Anyone who trusted Christ's death and accepted the fact of his resurrection would be right with God, and so would enter into God's kingdom when it arrived. And most important, this was true of all people, whether Jew or Gentile. For Paul--and this was a radical teaching at the time, even if it seems commonplace today--a person did not have to become a Jew in order to be a Christian.
For in Christ, God's promises are fulfilled to all people, both Jew and Gentile, on equal terms; it is through his death that people are reconciled with God.
Third, with respect to the spread of Christianity: As one of the earliest, the best known, and arguably the most effective of early Christian missionaries, Paul established churches in key urban areas of the northern Mediterranean, especially in Asia Minor modern TurkeyMacedonia, and Achaia modern Greece.
These churches then grew and spread, leading to the Christianization of many of the provinces of the Roman Empire. It took several centuries, but eventually this new religion became the official religion of the Empire itself. What is particularly important is that for Paul, this Christian mission was to go not simply to Jews scattered throughout the world, but to both Jews and Gentiles.
And in fact, in Paul's churches, most of the converts were Gentile--former pagans one-time adherents of the various polytheistic religions of the Roman world. Within a generation or so of Paul's death, the vast majority of all converts were from the ranks of paganism.
Had this shift from Jew to Gentile never happened, arguably the conversion of the Roman empire would never have taken place, since Christianity would have remained a form of Judaism, not a religion open to all peoples. What would have happened had the empire never converted? The vast majority of people living in it would have remained polytheists; and Christianity would have remained a sect within Judaism--a group of Jews who believed that the Jewish messiah had come for the Jewish people.People today often think of Paul as the second-founder of Christianity, after Jesus.

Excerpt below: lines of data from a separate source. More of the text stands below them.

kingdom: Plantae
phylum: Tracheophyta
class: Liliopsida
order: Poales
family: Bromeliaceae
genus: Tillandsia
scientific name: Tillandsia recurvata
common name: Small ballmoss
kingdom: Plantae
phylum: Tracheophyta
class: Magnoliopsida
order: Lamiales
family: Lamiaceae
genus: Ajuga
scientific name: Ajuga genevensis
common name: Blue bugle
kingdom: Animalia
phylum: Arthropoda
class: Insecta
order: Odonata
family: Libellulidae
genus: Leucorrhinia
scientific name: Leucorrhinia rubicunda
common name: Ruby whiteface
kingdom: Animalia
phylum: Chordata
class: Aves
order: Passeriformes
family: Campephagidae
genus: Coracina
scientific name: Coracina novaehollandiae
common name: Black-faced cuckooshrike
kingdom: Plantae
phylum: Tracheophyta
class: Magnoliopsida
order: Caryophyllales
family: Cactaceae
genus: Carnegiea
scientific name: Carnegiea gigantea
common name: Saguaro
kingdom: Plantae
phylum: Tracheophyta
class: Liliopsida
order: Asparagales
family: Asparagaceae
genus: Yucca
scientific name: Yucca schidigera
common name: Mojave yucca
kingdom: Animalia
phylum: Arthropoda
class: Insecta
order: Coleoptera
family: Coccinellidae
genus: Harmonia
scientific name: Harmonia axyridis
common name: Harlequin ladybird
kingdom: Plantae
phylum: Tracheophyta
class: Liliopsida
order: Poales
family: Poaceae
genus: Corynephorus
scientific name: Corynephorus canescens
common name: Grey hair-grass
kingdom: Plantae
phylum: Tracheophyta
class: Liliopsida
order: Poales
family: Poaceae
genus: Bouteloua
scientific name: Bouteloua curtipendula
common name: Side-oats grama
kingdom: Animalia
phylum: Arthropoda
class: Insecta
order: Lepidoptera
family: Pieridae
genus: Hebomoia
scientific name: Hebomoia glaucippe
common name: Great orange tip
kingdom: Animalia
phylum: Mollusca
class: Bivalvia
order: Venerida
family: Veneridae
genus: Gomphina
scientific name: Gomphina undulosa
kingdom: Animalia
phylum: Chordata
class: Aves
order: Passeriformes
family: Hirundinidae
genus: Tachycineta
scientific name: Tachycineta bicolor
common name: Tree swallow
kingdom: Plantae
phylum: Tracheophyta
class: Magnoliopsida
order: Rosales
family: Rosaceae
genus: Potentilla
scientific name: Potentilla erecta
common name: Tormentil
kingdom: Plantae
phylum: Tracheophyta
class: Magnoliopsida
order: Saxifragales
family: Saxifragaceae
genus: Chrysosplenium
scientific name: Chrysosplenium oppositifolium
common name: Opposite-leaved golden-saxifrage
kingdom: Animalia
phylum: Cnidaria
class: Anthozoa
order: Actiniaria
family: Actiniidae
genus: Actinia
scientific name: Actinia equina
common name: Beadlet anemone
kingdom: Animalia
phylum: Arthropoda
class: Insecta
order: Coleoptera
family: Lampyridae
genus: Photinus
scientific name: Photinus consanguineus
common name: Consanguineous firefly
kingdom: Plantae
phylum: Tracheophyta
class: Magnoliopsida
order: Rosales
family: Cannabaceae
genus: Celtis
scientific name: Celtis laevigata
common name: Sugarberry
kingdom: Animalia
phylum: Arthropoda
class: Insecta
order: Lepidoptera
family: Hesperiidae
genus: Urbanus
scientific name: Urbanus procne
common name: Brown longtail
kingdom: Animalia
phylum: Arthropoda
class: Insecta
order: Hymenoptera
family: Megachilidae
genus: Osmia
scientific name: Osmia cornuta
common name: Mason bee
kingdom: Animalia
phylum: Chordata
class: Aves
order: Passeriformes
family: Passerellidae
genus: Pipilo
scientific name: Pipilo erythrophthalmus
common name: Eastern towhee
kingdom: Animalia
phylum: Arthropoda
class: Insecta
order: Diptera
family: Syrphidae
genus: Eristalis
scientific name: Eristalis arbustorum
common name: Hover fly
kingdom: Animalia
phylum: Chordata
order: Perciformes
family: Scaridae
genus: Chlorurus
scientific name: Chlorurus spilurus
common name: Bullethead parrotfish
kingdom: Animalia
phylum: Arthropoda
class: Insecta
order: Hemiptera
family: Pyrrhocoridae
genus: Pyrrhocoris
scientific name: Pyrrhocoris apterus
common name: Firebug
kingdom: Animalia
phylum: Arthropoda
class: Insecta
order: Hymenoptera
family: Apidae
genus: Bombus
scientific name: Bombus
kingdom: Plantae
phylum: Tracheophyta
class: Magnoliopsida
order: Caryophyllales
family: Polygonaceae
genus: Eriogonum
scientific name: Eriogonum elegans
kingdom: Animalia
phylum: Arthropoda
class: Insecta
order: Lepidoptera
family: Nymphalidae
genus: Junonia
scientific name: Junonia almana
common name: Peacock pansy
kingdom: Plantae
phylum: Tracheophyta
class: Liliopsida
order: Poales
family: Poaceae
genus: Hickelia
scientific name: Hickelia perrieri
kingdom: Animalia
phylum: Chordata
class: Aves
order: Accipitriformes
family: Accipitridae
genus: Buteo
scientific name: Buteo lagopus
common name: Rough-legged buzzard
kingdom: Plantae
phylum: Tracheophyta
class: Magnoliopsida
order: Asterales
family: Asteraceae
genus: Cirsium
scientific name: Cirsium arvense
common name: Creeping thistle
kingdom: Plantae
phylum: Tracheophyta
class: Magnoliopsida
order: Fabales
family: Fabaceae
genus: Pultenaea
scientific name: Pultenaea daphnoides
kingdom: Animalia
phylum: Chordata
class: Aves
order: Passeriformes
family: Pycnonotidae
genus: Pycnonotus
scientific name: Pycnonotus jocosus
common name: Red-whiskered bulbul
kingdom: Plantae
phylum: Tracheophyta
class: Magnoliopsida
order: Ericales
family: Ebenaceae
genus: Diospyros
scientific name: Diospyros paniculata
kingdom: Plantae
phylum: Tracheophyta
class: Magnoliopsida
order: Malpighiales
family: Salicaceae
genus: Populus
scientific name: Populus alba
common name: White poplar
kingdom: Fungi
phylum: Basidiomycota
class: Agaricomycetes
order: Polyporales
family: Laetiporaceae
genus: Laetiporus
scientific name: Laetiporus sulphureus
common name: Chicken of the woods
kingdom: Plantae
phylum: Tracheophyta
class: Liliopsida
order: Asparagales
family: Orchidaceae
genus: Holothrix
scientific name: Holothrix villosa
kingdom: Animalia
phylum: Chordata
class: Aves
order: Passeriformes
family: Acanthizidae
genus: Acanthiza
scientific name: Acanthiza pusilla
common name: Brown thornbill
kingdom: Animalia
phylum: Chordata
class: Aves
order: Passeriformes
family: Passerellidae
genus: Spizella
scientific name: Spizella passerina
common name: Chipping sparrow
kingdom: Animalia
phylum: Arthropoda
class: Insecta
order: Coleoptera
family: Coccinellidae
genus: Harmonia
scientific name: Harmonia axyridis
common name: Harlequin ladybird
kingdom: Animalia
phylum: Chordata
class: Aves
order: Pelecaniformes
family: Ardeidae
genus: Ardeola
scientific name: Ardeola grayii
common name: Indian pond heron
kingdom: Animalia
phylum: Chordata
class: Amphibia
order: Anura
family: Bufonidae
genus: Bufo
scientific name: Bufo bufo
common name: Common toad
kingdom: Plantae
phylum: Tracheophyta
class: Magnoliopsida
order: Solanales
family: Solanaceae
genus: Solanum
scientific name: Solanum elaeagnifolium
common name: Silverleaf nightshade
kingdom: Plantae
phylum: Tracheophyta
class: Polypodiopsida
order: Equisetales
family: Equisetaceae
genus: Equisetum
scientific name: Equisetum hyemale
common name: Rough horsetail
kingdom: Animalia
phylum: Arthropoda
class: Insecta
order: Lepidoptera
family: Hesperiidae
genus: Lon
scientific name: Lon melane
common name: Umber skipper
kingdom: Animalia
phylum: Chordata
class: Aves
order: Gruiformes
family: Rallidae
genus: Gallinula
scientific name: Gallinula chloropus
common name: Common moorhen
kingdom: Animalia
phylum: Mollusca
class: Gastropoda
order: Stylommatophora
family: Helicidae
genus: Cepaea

Or even as the founder of Christianity. In my view that is assigning way too much importance to Paul. The second important founder of Christianity is Paul of Tarsus (originally Saul of Tarsus, ~ AD)who, even though he was a young contemporary of Jesus of Nazareth, never even met lausannecongress2018.com fact, he spent part of his early career rooting out Jewish Christian communities and prosecuting them.
Christianity developed in Judea in the mid-first century CE, based first on the teachings of Jesus and later on the writings and missionary work of Paul of Tarsus.
Originally, Christianity was a small, unorganized sect that promised personal salvation after death. Paul's Influence. Question. his impact on the entire church was dramatic. Insofar as the western church and western Christianity developed in the wake of Paul's Gentile mission work, Paul's impact was tremendous.
Reformers of "over-Paulinization," suggesting that Reformed theology emphasizes Paul's teaching to the detriment of the. - "Christianity, if false, is of no importance, and if true, of infinite importance. The only thing it cannot be is moderately important" (C.S.
Lewis). Christianity is a religion based on the life and teaching, in the New Testament, of Jesus. Paul's importance to Christianity, and hence, to world history, can be seen in three areas.
First, with respect to the book that stands at the foundation of the Christian religion, the New Testament.